Excerpted text
Start of Block

The covenant unfolds through Isaac and Jacob, Abram’s sons, but its ultimate fulfillment comes in Jesus Christ,
the true Son of promise, through whom the blessing of Abraham finally reaches all nations—God entering the world to bring that blessing to the nations.
In Christ, we become the covenant people God promised from the beginning—marked not by circumcision, but by the Spirit, and invited into the same faithful walk Abraham began.
God rerouted Abram’s life. Abraham learns to trust God’s promise over time; and Abraham’s faith—imperfect but real—becomes a model in Scripture.
I’ve told you a little about how God rerouted my life. How has God rerouted your life?
How might God currently be rerouting your life, shifting you from self-made direction to God-given direction, in order to bring greater glory to Himself, in order to bring blessing to those around you,
in order to bring the knowledge of the risen Saviour, whose birth we have just celebrated at Christmas?
Finally, I want to leave you with a call on this first Sunday of the year, for you to consider in your own time. You should be able to find this in this week’s daily devotional guide.
Name one “leaving” God is asking of you (a security, a pattern, a fear).

End of Block

Task material
Start of Block

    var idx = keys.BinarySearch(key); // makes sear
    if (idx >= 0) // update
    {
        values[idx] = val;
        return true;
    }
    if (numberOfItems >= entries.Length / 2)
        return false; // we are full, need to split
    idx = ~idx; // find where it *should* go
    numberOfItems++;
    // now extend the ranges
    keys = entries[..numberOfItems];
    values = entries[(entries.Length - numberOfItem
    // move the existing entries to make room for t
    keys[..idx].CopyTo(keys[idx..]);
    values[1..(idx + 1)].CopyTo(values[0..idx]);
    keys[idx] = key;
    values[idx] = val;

End of Block

Exercise requirements
[A] Reproduce every line of code in the entry verbatim, keeping the original line order.
[B] Continue the sermon on God rerouting Abram's life, picking up after its last sentence.
The sermon excerpt and the code entry come from unrelated sources.

Expected results
[A]
    var idx = keys.BinarySearch(key); // makes sear
    if (idx >= 0) // update
    {
        values[idx] = val;
        return true;
    }
    if (numberOfItems >= entries.Length / 2)
        return false; // we are full, need to split
    idx = ~idx; // find where it *should* go
    numberOfItems++;
    // now extend the ranges
    keys = entries[..numberOfItems];
    values = entries[(entries.Length - numberOfItem
    // move the existing entries to make room for t
    keys[..idx].CopyTo(keys[idx..]);
    values[1..(idx + 1)].CopyTo(values[0..idx]);
    keys[idx] = key;
    values[idx] = val;

[B]
Name one “going” step (one act of obedience in the next 7 days).
Name one “blessing” target (one person or place you will intentionally serve).
Let’s pray. Lord Jesus, You are the King of kings and the Lord of lords. You are the most high King of the universe. Our lives matter to you.
Thank you that you proved this when you went to the cross for us, to reconcile us to God. And you call us afresh to follow you into this new year. We desire to do so. We desire to hear Your voice as You speak.
We want to obey you and thereby demonstrate that we love you because You first loved us. Walk with us, Lord Jesus, into the unknown of this year, and give us the faith to believe that You are with us in this journey - whatever the valleys, whatever the mountains.
You are with us and in us by your Holy Spirit. We thank you for this reality. In Your perfect name we pray.